- Country: Kenya
- Location: Baringo County
- Coordinates: 00°30′28″N 35°45′02″E﻿ / ﻿0.50778°N 35.75056°E
- Status: In development
- Commission date: October 2016 (Expected)
- Owner: Cummins Power Generation Limited

Thermal power station
- Primary fuel: Biogas

Power generation
- Nameplate capacity: 12 MW (16,092 hp)

= Baringo Thermal Power Station =

Power station in Kenya

Baringo Thermal Power Station, also Cummins Thermal Power Station, is a 12 MW biogas-fired thermal power station in Kenya, the largest economy in East African Community.

==Location==
The power station is located in Baringo County, in what was formerly known as Rift Valley Province, approximately 300 km, by road, north- west of Nairobi, the capital and largest city of Kenya. The approximate coordinates of Baringo Thermal Power Station are:00°30'28.0"N, 35°45'02.0"E (Latitude:0.507777; Longitude:35.750557).

==Overview==
The power station, which was expected to come online in March 2015, has a maximum generating capacity of 12 Megawatts.

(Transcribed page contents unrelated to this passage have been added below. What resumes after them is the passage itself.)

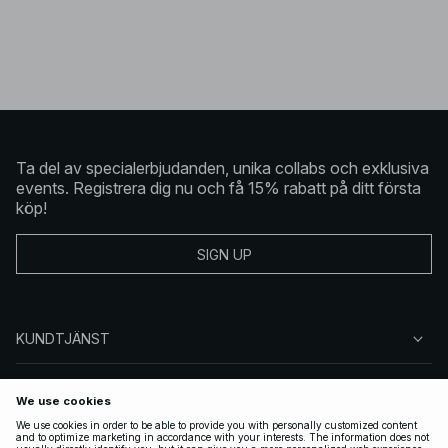
Ta del av specialerbjudanden, unika collabs och exklusiva
events. Registrera dig nu och få 15% rabatt på ditt första
köp!
SIGN UP
KUNDTJÄNST
OM NA-KD
FÖLJ OSS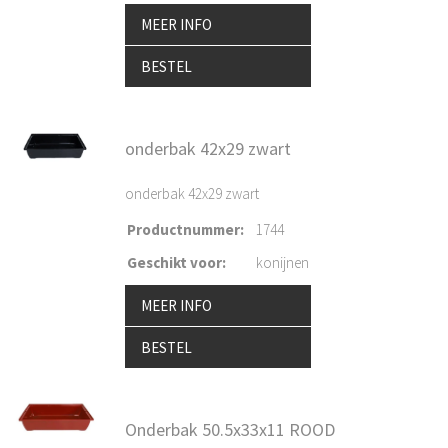
MEER INFO
BESTEL
onderbak 42x29 zwart
onderbak 42x29 zwart
Productnummer
:
1744
Geschikt voor
:
konijnen
MEER INFO
BESTEL
Onderbak 50.5x33x11 ROOD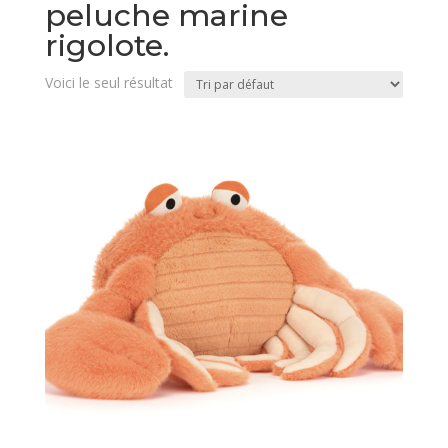
peluche marine
rigolote.
Voici le seul résultat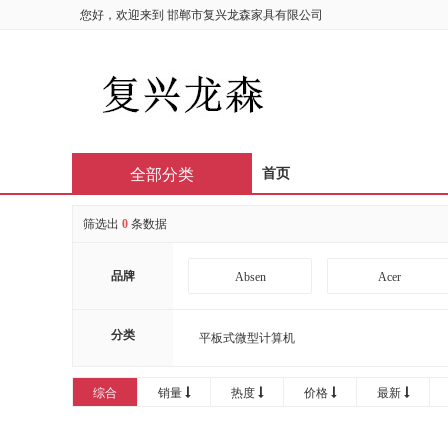
您好，欢迎来到
邯郸市复兴龙森家具有限公司
全部分类
首页
筛选出
0
条数据
品牌
Absen
Acer
AOC
APHRODITE
分类
平板式微型计算机
Bintran
BJB
综合
销量
热度
价格
最新
CIRIC
CISCO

Construction was completed in February 2015. The initial phase of the power station will produce 2.4 MW. Cummins Power Generation Limited, the company that owns the power station, has signed a power purchasing agreement with Kenya Power and Lighting Company, to supply 2MW to the national electricity grid during the first phase. The power supplied will increase with each subsequent phase.

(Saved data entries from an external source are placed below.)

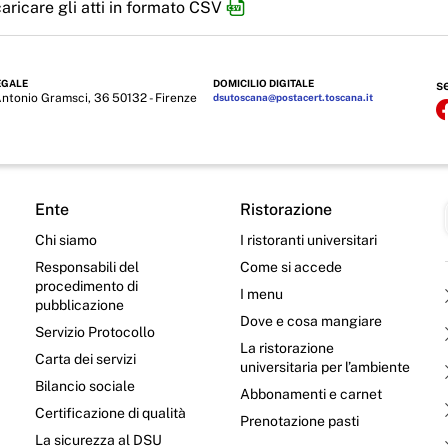
aricare gli atti in formato CSV
EGALE
DOMICILIO DIGITALE
s
Antonio Gramsci, 36 50132 - Firenze
dsutoscana@postacert.toscana.it
Ente
Ristorazione
Chi siamo
I ristoranti universitari
Responsabili del
Come si accede
procedimento di
I menu
pubblicazione
Dove e cosa mangiare
Servizio Protocollo
La ristorazione
Carta dei servizi
universitaria per l’ambiente
Bilancio sociale
Abbonamenti e carnet
Certificazione di qualità
Prenotazione pasti
La sicurezza al DSU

Power is generated using plant material from the Mathenge tree (Prosopis juliflora), which grows abundantly in the arid environment of Baringo County. About 2,000 households from the county have been contracted to supply tree stems of the plant as raw materials for power generation. The plant material is allowed to decompose anaerobically, generating gases, including methane. The gases are burnt, generating heat, which is used to heat water, generating steam. The steam is then used to run electricity generators.

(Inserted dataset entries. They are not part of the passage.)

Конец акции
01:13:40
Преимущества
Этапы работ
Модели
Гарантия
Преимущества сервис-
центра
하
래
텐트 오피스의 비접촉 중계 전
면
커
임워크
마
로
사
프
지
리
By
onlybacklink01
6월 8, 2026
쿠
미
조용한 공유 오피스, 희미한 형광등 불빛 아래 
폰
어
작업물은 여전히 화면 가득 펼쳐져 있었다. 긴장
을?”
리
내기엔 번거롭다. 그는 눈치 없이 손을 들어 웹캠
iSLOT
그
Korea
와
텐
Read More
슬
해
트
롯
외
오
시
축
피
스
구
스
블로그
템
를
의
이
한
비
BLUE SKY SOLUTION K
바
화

==Developers and financing==
The Baringo Power Station has a construction budget of KSh2.7 billion (US$30 million). The power station is jointly owned by
Cummins Inc. of the United States and Gentec Energy Plc. of the United Kingdom. Equity Bank Kenya Limited provided 70% (approximately US$21 million) in loan financing and the 30% (US$9 million) was provided by the shareholders. The first phase will provide 2.4 Megawatts, of which 2 Megawatts will be sold to the national grid. The second phase will increase production to 7 Megawatts. The Third and final phase will ramp up production to 10.8 MW. The excess power not sold to Kenya Power will be used internally by the power plant.